内定承諾のメールは、書き方より先に「この一通で何を確定させるか」を決めます。承諾まで確定させるなら、企業は採用枠を閉じ、入社手続きへ進みます。お礼だけを先に返すなら、企業は返事を待つ側に回ります。相手を止めるのは、この二つが混ざった文面です。「前向きに検討しております」と書かれたメールを受け取った担当者は、受諾として社内へ回してよいのか判断できません。

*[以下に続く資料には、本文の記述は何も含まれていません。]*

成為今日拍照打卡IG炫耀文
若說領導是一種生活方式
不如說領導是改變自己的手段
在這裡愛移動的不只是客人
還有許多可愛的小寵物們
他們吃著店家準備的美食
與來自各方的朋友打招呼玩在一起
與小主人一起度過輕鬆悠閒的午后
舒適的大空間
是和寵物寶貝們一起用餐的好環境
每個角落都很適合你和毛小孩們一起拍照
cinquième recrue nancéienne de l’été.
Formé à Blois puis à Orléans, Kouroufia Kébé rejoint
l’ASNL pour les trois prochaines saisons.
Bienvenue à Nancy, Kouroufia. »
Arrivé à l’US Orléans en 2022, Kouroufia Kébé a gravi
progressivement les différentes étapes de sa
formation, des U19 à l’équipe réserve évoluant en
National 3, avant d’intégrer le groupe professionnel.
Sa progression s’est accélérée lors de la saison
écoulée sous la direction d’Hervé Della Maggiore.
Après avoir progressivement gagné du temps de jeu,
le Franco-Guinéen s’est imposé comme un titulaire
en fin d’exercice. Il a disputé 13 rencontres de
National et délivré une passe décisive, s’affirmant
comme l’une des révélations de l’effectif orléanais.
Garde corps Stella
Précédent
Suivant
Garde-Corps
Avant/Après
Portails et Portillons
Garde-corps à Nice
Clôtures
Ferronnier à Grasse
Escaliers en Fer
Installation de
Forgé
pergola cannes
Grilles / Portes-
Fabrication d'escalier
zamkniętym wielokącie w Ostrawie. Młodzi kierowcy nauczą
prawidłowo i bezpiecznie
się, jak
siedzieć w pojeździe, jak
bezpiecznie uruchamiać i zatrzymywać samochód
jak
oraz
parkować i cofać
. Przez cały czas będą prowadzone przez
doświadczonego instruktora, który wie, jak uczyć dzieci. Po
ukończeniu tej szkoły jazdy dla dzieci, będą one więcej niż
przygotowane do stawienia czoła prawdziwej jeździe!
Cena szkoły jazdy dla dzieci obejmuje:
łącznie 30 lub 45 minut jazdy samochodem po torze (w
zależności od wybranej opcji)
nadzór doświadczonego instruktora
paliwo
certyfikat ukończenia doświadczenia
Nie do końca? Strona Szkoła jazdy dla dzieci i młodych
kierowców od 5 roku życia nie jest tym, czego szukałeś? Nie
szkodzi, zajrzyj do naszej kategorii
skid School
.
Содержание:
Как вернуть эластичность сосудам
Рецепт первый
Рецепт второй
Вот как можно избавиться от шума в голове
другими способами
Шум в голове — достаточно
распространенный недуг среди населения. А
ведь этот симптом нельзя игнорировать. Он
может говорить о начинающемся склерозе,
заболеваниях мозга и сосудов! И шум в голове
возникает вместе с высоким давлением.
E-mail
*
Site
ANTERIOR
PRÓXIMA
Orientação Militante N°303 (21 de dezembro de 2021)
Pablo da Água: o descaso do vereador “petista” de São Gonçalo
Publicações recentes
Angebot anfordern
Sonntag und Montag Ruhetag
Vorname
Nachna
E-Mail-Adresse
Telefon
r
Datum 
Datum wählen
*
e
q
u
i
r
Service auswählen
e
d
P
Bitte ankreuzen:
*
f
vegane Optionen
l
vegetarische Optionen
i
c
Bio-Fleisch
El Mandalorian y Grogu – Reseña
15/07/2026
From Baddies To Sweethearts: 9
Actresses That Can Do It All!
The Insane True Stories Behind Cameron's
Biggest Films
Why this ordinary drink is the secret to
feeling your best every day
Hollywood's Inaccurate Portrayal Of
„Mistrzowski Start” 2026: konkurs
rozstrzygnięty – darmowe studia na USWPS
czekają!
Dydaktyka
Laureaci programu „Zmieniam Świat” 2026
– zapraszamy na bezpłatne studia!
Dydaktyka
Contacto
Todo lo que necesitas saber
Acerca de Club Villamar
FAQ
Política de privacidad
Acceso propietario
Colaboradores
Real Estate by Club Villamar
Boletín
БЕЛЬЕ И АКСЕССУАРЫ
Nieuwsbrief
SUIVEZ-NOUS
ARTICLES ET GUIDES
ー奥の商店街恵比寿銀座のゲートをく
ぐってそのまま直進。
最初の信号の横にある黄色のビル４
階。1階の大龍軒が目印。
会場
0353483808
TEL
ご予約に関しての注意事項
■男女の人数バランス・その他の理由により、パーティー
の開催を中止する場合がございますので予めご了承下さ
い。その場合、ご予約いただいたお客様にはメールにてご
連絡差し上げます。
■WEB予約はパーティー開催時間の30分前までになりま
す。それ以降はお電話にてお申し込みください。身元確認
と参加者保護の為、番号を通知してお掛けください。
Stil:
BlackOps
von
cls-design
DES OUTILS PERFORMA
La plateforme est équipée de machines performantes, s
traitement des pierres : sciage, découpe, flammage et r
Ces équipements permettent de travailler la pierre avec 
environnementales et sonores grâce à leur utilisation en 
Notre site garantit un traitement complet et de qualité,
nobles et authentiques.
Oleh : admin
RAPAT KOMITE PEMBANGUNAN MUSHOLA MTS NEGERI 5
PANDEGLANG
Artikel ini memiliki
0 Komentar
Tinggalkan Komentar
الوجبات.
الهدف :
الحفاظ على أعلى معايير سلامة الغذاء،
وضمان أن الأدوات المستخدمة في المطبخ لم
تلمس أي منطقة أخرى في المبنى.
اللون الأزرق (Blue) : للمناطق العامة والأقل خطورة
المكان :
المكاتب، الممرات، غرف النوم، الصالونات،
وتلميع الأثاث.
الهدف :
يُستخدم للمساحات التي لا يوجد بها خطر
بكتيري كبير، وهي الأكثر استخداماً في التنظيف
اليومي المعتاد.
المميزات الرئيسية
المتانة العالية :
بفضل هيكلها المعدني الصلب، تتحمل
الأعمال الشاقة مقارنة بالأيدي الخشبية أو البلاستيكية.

- 内定の通知を受け取ったら、24時間以内に一度返します。承諾そのものは回答期限内で構わないので、決めきれていなければ、いつ返事をするかだけ先に伝えます
- 承諾は言い切りの形で書きます。希望や意向を述べる形(〜したいと思います、〜できれば幸いです)は承諾になりません
- 同じメールに載せてよいのは手続きの確認までです。給与や勤務地の見直しは、承諾とは別のやり取りにします
承諾として読めない言い方と、その言い換え
担当者が承諾のメールで探しているのは、内定を受けるという一文だけです。ところが実際に多いのは、感謝と意欲で本文が埋まり、肝心の一文が希望の形で書かれているメールです。日本語は丁寧にするほど断定が弱まるため、敬語を重ねた結果として意思が消えます。下の言い換えなら、丁寧さを保ったまま確定形になります。
| 書きがちな表現 | 相手の読み取り | 確定形の言い換え |
|---|---|---|
| 前向きに検討しております | 返事はまだ先になりそうだ | 内定をお受けいたします |
| ぜひお世話になりたいと考えております | 意欲は伝わるが、受けるかは分からない | 内定を承諾いたします |
| 入社させていただければと思います | 入社したいという希望を述べている | {入社日}より入社いたします |
右側はどれも短い一文です。承諾を先に言い切り、感謝や意欲はその前後へ置きます。順序が逆になると、担当者は最後まで読まないと結論をつかめません。
同じメールで確認してよいこと、別にすること
入社日、初日の出社時間と集合場所、提出書類とその期限、健康診断の要否。これらは承諾の後に発生する手続きなので、承諾のメールにまとめて聞いて構いません。一方、給与額、役職、勤務地、提示された入社日の変更は条件の話です。承諾と同じメールに入れると「この条件が通るなら承諾する」と読まれ、社内の手続きが止まります。条件を相談したいなら、承諾の返事より前に、条件についてだけのメールを送ります。
お礼だけ先に返すか、一通で承諾まで書くか
通知が届いた時点で入社を決めているなら、お礼と承諾は一通にまとめます。二通に分けても担当者の作業が増えるだけです。迷っているなら分けます。一通目は受領のお礼と、いつ返事をするかの日付。二通目が承諾です。欠かせないのは日付で、「もう少し考えさせてください」だけでは、担当者は次にいつ動けるか分かりません。回答期限が示されているなら、その範囲内で自分が守れる日を書きます。
入社前の質問を添えるとき
配属先や研修の日程など、入社前に聞いておきたいことは承諾のメールに添えられます。書く位置は承諾の一文より後ろです。質問が先に来ると、答え次第で承諾を決めるように読めます。数は3つまで、箇条書きで一行ずつ書きます。回答の期限は切らず、「お手すきの際にご教示いただけますと幸いです」で足ります。服装や持ち物など、入社日の直前で間に合うことは省いて構いません。